[Start of Attachment]

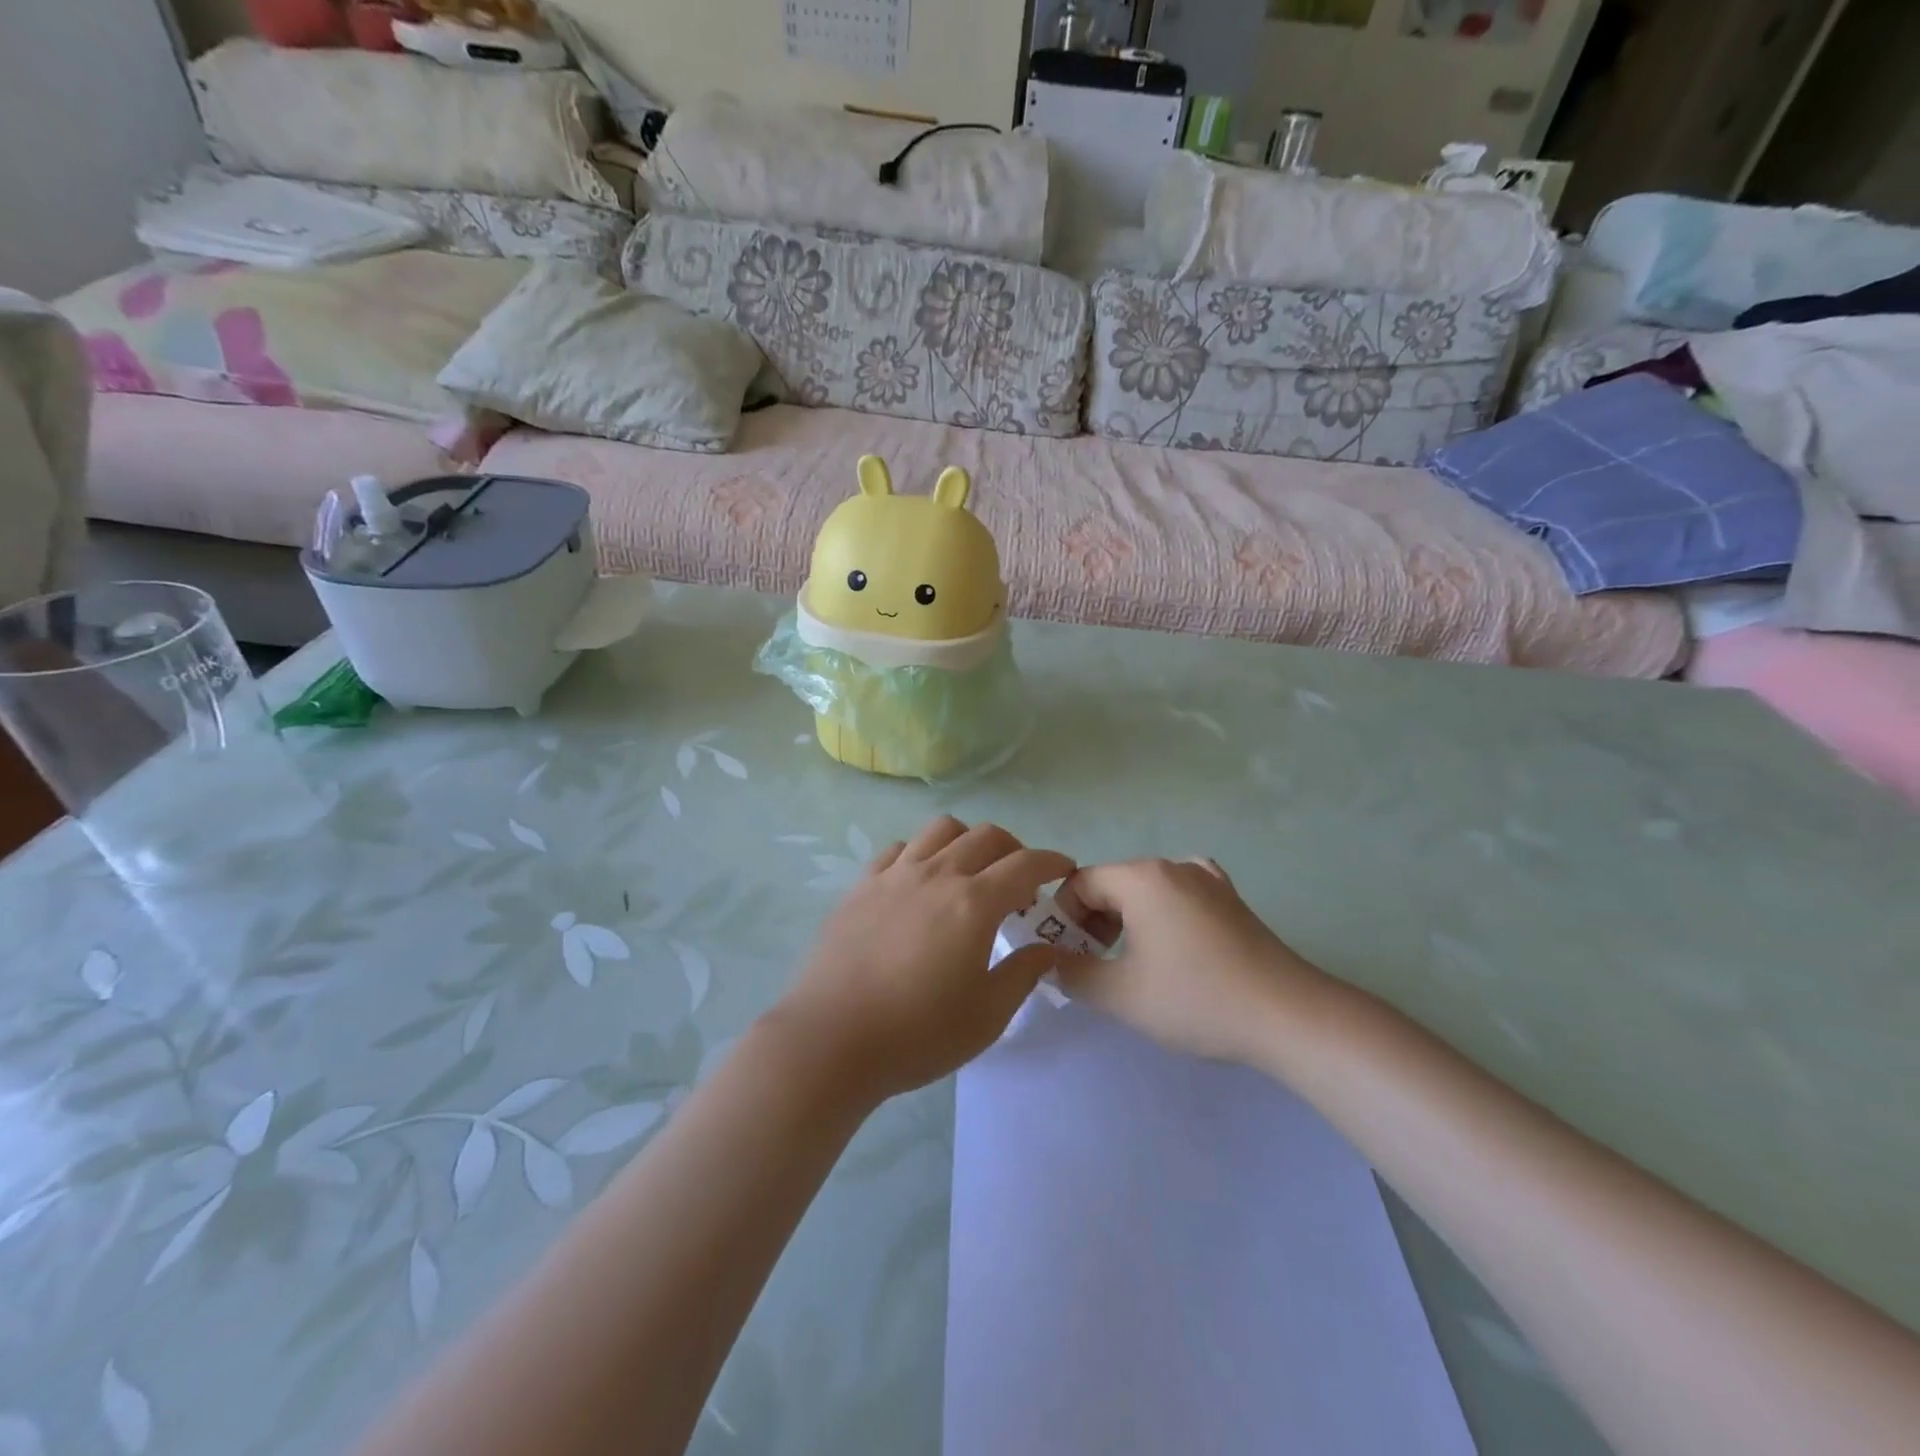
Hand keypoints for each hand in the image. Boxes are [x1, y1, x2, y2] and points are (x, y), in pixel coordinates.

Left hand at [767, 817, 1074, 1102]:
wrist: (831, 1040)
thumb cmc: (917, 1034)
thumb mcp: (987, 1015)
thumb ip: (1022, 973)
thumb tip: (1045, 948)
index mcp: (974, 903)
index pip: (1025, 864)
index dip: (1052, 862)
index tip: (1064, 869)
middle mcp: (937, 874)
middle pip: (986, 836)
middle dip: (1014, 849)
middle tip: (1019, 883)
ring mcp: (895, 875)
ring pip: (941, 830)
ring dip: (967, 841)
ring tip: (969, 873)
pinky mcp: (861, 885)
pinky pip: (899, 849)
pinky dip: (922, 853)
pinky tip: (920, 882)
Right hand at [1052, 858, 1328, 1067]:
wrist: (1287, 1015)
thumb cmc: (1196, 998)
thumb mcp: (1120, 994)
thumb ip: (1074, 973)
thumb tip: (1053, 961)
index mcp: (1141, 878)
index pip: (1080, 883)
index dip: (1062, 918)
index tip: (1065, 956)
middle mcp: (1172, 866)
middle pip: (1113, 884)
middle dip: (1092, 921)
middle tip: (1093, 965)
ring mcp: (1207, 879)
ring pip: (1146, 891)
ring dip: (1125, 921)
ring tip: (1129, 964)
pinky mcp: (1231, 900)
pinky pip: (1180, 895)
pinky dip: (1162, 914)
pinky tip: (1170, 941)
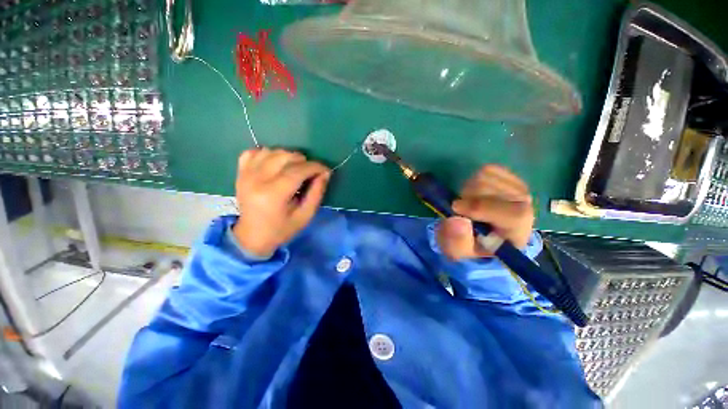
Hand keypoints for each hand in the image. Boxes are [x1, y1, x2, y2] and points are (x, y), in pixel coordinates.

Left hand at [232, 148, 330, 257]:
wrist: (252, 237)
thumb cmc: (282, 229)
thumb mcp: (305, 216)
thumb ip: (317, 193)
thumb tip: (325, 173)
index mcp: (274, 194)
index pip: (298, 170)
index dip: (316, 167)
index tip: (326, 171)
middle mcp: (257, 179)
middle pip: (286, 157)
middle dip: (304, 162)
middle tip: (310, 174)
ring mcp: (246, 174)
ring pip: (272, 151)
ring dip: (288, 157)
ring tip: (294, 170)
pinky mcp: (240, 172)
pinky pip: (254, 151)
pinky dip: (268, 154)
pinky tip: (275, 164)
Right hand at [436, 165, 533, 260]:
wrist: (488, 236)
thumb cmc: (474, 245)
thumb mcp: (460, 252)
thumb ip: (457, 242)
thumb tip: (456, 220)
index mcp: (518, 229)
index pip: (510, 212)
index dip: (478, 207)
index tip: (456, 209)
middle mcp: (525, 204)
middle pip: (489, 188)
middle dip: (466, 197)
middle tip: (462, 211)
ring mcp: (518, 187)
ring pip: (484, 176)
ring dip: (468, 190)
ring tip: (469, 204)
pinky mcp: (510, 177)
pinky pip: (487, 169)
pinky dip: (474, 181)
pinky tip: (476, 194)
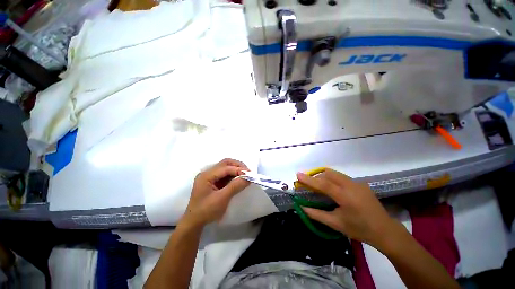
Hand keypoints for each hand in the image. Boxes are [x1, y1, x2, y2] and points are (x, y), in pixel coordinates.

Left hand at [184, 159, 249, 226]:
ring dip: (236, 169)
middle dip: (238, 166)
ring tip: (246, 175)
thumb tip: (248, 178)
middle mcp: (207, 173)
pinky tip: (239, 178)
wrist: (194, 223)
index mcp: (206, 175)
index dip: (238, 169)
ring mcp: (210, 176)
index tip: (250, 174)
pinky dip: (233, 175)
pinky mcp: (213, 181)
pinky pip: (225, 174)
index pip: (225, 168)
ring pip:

[End of Attachment]
[Start of Attachment]

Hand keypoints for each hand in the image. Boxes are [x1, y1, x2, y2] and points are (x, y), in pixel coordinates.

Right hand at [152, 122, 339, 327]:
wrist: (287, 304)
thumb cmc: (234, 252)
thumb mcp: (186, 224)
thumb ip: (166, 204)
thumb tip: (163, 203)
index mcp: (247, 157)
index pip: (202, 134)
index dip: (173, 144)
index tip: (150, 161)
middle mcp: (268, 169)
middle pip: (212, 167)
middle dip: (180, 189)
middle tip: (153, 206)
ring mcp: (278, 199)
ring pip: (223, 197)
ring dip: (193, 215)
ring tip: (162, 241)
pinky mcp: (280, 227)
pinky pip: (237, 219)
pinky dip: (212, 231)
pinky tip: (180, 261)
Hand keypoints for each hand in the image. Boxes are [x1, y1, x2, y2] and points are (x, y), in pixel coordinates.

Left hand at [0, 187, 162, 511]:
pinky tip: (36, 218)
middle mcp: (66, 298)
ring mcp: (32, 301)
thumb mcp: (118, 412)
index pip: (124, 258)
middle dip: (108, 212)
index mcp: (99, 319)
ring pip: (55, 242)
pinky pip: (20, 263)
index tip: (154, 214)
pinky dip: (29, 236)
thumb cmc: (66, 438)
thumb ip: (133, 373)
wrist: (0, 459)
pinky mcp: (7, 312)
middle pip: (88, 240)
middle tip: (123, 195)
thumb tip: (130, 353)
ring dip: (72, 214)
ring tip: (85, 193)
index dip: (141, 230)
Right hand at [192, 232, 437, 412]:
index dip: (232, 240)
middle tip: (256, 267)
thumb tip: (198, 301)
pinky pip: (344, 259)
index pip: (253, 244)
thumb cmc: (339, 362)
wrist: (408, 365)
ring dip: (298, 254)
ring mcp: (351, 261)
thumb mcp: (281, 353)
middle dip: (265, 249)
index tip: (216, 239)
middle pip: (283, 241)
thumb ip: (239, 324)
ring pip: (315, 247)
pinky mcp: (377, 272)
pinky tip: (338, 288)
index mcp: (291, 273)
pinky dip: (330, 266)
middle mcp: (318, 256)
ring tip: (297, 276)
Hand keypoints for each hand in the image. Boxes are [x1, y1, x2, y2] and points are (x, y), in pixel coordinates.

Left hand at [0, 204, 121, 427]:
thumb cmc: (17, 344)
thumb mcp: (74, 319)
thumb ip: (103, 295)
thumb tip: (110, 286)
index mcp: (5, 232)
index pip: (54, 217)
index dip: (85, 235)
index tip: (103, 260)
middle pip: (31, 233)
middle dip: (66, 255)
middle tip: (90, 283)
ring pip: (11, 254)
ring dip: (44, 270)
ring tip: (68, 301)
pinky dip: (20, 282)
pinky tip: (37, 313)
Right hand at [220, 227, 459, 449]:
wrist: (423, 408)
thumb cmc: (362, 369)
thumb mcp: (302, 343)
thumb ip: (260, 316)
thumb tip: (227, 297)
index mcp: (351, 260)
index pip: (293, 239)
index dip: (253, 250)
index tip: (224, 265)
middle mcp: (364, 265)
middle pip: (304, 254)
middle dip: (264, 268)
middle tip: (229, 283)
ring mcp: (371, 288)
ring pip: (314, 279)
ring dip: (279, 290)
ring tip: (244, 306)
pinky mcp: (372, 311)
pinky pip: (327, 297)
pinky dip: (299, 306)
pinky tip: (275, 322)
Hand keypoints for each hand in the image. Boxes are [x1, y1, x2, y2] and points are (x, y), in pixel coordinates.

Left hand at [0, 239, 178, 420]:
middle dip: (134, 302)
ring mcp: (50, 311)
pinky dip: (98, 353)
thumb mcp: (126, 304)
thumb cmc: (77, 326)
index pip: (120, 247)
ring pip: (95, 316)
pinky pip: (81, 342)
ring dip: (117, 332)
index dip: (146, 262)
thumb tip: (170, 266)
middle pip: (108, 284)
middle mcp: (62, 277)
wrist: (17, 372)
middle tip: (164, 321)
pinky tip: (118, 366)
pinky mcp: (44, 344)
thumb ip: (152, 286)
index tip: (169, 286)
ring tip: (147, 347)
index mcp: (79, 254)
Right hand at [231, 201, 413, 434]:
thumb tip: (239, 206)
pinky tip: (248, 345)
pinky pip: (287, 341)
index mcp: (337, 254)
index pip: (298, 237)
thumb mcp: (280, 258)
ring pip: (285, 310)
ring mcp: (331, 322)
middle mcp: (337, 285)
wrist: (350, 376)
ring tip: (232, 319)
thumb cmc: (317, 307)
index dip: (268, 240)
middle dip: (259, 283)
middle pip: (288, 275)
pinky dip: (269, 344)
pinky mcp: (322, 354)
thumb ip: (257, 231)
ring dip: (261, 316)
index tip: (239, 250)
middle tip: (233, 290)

[End of Attachment]

▶ [What needs to be done]
For this exercise, repeat exactly the lines of the data above from the one with "thumb cmc: (1196, 998)" down to the one with "ring dip: (1125, 921)", both end lines included.

▶ [Your solution]
thumb cmc: (1196, 998)
thumb mcp: (1120, 994)
thumb ip: (1074, 973)
thumb tip: (1053, 961)
index mcp: (1141, 878)
index pip: (1080, 883)
index dip: (1062, 918)
index tip: (1065, 956)
middle mcp: (1172, 866)
middle pip: (1113, 884)
middle dip: (1092, 921)
middle tip: (1093, 965)
ring mcp: (1207, 879)
ring pip: (1146, 891)
ring dip: (1125, 921)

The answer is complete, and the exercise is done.